Supplied data
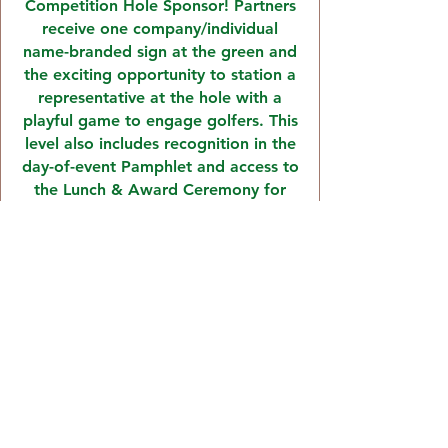
Competition Hole Sponsor! Partners
receive one company/individual
name-branded sign at the green and
the exciting opportunity to station a
representative at the hole with a
playful game to engage golfers. This
level also includes recognition in the
day-of-event Pamphlet and access to
the Lunch & Award Ceremony for
one (1) attendee.
TEE BOX SPONSOR:
The Journey Forward
$250
Show your support for residents
transitioning back into the community
by becoming a Tee Box Sponsor!
Partners receive one
company/individual name-branded sign
at the tee box, recognition in the day-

What to produce
Transcribe the text of the listing above line for line, with no changes, and leave the picture out of your answer.

Exercise response
Competition Hole Sponsor! Partners
receive one company/individual
name-branded sign at the green and
the exciting opportunity to station a
representative at the hole with a
playful game to engage golfers. This
level also includes recognition in the
day-of-event Pamphlet and access to
the Lunch & Award Ceremony for
one (1) attendee.
TEE BOX SPONSOR:
The Journey Forward
$250
Show your support for residents
transitioning back into the community
by becoming a Tee Box Sponsor!
Partners receive one
company/individual name-branded sign
at the tee box, recognition in the day-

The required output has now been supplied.